Nutrition Infocenter

Special Diets

Mediterranean and Eskimo Diet

People living on the Greek island of Crete have very low rates of heart disease even though their diet is high in fat. Most of their dietary fat comes from olive oil, a monounsaturated fat that tends to lower levels of "bad" LDL-cholesterol and maintain levels of "good" HDL-cholesterol. The Inuit, or Eskimo, people of Alaska and Greenland also are relatively free of heart disease despite a high-fat, high-cholesterol diet. The staple food in their diet is fish rich in omega-3 polyunsaturated fatty acids. Some research has shown that omega-3 fatty acids, found in fish such as salmon and mackerel as well as in soybean and canola oil, lower both LDL-cholesterol and triglyceride levels in the blood.
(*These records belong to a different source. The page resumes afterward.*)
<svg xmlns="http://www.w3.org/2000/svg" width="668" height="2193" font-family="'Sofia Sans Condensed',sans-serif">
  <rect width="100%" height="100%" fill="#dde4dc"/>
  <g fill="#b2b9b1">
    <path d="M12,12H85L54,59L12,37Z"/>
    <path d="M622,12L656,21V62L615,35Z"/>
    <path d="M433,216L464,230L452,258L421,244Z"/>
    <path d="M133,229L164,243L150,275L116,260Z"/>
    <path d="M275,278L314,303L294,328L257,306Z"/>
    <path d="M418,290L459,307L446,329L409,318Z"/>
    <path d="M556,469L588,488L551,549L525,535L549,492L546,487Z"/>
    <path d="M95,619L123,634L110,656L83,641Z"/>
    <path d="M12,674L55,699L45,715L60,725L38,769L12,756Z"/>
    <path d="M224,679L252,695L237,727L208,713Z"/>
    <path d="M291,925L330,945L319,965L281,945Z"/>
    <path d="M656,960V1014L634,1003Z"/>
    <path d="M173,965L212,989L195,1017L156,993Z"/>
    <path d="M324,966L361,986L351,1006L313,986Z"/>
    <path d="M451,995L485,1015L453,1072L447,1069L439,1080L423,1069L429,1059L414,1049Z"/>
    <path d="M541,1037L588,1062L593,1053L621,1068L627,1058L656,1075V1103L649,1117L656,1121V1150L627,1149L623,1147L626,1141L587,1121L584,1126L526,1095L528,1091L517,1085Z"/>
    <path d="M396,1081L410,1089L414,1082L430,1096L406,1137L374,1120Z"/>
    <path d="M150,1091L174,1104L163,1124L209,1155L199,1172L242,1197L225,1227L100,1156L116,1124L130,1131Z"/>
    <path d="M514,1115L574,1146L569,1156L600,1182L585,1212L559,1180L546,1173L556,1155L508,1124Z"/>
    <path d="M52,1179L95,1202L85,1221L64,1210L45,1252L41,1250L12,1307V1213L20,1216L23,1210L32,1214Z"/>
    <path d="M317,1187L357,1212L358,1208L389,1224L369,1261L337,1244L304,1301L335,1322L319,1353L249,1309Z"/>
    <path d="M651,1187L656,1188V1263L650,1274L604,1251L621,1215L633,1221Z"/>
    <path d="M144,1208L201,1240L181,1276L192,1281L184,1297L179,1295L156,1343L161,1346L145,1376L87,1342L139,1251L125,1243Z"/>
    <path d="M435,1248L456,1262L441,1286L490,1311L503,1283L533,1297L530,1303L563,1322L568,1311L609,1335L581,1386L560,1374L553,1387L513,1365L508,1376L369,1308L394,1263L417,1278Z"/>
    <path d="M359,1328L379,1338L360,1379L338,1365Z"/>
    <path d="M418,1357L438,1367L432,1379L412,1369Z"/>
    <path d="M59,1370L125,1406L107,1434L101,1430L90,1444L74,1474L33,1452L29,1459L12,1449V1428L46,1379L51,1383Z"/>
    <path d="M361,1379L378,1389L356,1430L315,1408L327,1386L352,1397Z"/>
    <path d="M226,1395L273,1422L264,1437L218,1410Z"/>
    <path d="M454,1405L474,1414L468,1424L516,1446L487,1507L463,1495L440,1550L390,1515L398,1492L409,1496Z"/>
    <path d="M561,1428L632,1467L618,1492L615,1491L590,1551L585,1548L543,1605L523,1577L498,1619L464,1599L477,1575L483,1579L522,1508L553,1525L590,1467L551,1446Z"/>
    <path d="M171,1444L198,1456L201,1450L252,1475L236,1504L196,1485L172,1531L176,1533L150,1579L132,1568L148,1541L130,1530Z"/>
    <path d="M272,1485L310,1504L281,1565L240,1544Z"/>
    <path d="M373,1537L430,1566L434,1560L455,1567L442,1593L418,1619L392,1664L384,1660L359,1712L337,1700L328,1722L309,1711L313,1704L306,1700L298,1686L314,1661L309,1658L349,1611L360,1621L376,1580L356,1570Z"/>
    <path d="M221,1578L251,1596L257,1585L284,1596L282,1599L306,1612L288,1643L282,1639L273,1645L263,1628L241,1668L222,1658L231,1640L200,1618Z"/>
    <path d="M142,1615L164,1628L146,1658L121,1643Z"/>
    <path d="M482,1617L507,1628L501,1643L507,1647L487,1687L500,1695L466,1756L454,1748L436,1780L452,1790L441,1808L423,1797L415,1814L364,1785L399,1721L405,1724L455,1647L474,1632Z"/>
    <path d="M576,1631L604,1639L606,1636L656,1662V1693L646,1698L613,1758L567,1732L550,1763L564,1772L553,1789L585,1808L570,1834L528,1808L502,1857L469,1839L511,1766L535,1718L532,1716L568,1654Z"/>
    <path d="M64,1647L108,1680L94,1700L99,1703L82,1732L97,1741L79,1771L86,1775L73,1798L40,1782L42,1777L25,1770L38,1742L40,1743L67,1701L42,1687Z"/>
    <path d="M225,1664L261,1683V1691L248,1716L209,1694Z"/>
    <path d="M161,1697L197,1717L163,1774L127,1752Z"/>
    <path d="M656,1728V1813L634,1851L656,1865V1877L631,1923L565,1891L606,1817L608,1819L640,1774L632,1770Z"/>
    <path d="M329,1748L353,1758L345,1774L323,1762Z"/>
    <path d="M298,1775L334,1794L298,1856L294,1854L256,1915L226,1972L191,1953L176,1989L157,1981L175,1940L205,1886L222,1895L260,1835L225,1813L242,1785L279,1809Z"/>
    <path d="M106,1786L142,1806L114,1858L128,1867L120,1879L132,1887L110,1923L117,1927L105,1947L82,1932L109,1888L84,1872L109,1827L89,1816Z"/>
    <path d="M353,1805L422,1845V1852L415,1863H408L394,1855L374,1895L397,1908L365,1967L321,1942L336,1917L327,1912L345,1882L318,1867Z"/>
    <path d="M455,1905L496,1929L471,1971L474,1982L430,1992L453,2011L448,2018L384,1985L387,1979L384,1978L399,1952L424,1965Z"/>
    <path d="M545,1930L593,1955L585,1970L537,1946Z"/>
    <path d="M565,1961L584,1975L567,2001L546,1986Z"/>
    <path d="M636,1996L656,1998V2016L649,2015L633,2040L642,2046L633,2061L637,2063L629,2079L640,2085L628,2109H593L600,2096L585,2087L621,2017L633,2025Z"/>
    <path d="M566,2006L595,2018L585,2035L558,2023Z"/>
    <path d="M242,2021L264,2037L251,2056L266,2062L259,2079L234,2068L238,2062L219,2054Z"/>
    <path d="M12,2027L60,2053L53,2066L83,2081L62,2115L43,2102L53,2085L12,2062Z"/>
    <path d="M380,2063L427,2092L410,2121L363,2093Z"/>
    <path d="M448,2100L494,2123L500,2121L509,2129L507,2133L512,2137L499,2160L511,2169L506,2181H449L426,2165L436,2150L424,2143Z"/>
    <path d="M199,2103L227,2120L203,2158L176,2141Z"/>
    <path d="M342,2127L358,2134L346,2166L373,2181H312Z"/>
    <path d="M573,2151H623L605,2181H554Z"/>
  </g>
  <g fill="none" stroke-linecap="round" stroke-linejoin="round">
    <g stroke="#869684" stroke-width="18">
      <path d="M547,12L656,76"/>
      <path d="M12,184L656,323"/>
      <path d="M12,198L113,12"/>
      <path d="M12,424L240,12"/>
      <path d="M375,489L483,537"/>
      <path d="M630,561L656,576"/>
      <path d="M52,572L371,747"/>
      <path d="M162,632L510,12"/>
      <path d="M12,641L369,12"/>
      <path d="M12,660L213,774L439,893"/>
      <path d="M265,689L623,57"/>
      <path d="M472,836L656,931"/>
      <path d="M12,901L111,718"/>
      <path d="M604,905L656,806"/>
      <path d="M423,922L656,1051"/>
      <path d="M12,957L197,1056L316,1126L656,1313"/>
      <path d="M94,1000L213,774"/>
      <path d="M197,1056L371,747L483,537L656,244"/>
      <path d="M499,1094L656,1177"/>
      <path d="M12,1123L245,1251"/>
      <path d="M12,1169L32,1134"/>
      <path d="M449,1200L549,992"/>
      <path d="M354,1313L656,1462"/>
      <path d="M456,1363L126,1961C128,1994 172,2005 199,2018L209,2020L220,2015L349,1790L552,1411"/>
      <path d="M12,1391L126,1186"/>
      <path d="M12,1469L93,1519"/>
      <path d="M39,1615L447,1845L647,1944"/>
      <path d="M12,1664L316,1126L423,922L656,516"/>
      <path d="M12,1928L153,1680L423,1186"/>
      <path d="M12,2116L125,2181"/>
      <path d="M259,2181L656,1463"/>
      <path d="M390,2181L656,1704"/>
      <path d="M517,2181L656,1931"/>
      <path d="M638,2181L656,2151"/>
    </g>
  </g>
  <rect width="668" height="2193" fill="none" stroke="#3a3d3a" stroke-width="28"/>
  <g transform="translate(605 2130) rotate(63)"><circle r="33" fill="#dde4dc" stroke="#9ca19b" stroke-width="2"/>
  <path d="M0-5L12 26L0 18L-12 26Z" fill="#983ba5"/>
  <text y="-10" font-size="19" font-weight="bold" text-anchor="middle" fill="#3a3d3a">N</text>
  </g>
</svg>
Some nutrition experts recommend eating fish once or twice a week to reduce heart disease risk. However, dietary supplements containing concentrated fish oil are not recommended because there is insufficient evidence that they are beneficial and little is known about their long-term effects. Omega-6 polyunsaturated fatty acids have also been found in some studies to reduce both LDL- and HDL-cholesterol levels in the blood. Linoleic acid, an essential nutrient (one that the body cannot make for itself) and a component of corn, soybean and safflower oil, is an omega-6 fatty acid. At one time, many nutrition experts recommended increasing consumption of monounsaturated and polyunsaturated fats because of their cholesterol-lowering effects. Now, however, the advice is simply to reduce dietary intake of all types of fat. (Infants and young children, however, should not restrict dietary fat.)